Assigned task A
Copy out the lines of the dataset entries from their start through the line containing "This is for", including both ends, and leave out the pictures.

Excerpt to read
Make `nrows` a method separate from `schema`
ablaom opened this issue · 5 comments
Recall that ScientificTypes.schema
is essentially the same as Tables.schema
but with scitypes
and nrows
added as fields.
There are two reasons for separating out nrows
:
-
Computing
nrows
for a general table is typically more expensive than computing theschema
. In particular, assuming progress towards #127, the compute times are significant in the extreme case of out-of-memory tables, for example.Tables.schema
does not include anything about the number of rows for this reason. -
With
nrows
gone, we can view aschema
as a table (implement the Tables.jl interface for it) which would be convenient. For example, for a large tableDataFrame(schema(X))
would then work.
As an aside, the current implementation of schema(X).nrows
is poor for row-based tables and @OkonSamuel improved this in MLJBase, where there is already a separate nrows
method (extended from MLJModelInterface). This implementation could be ported to ScientificTypes to replace the current schema(X).nrows
.
Sadly, this is breaking. I would propose adding the nrows
method and deprecating the nrows
field of Schema
. We could already implement Schema
as a table, simply ignoring this field.
Are there any objections or other thoughts regarding this plan?

Assigned task B
In the issue about separating `nrows` from `schema`, which package already has a separate `nrows` method?

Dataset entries
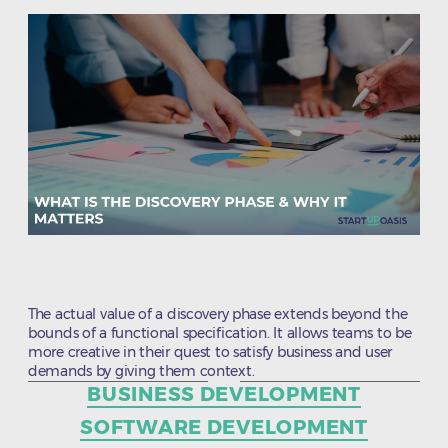
The actual value of a discovery phase extends beyond the
bounds of a functional specification. It allows teams to be
more creative in their quest to satisfy business and user
demands by giving them context.
Categories
BUSINESS DEVELOPMENT
SOFTWARE DEVELOPMENT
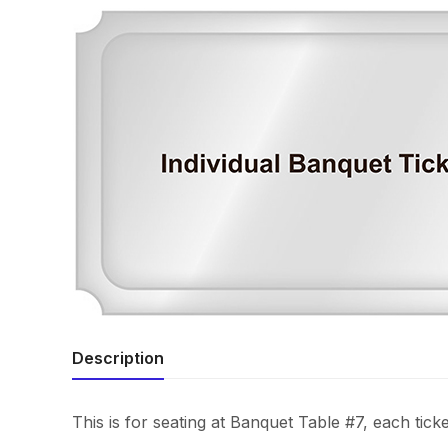
Description
This is for seating at Banquet Table #7, each ticke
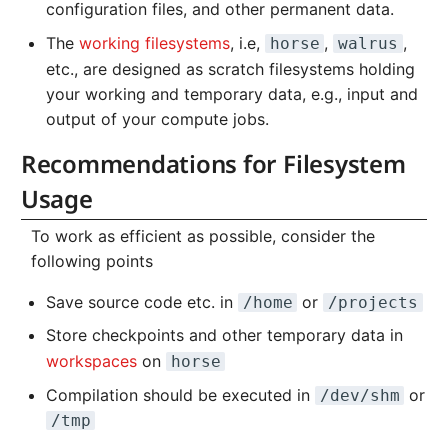
Systems and Object
Kernel
Distributed Training
Nanoscale Simulations
Migration towards Phase 2
Superchip
System Atlas
configuration files, and other permanent data.
s
General
Storage (S3)
Track Slurm Jobs with P
Key Fingerprints
Binding and Distribution 
The
working filesystems
, i.e,
,
,
horse
walrus
e
Custom JupyterLab
Hyperparameter
FEM Software
Migration towards Barnard
Tasks
System Deimos
etc., are designed as scratch filesystems holding
Backlinks
Optimization (OmniOpt)
Record Course of Events
Security Restrictions
a
your working and temporary data, e.g., input and
with Score-P
Visualization
Platform LSF
System Phobos
output of your compute jobs.
r
Study Course of Events
Data Analytics
Jupyter Installation
System Power9
Recommendations for Filesystem
c
with Vampir
Usage
h
Machine Learning
Profile Jobs with Slurm
System Titan
Compare System
i
To work as efficient as possible, consider the
Performance with SPEC
Virtual Desktops
Switched-Off Systems
System Triton
following points
n
SCS5 Migration Hints
System Venus
Save source code etc. in
or
/home
/projects
g
Store checkpoints and other temporary data in
UNICORE Rest API
KNL Nodes
workspaces
on
horse
Compilation should be executed in
or
/dev/shm
VampirTrace
NVIDIA Arm HPC
/tmp
Developer Kit
Windows Batchjobs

Answer A
The actual value of a discovery phase extends beyond the
bounds of a functional specification. It allows teams to be
more creative in their quest to satisfy business and user
demands by giving them context.
Categories
BUSINESS DEVELOPMENT
SOFTWARE DEVELOPMENT
Description
This is for seating at Banquet Table #7, each ticke

Answer B
MLJBase, where the method is extended from MLJModelInterface.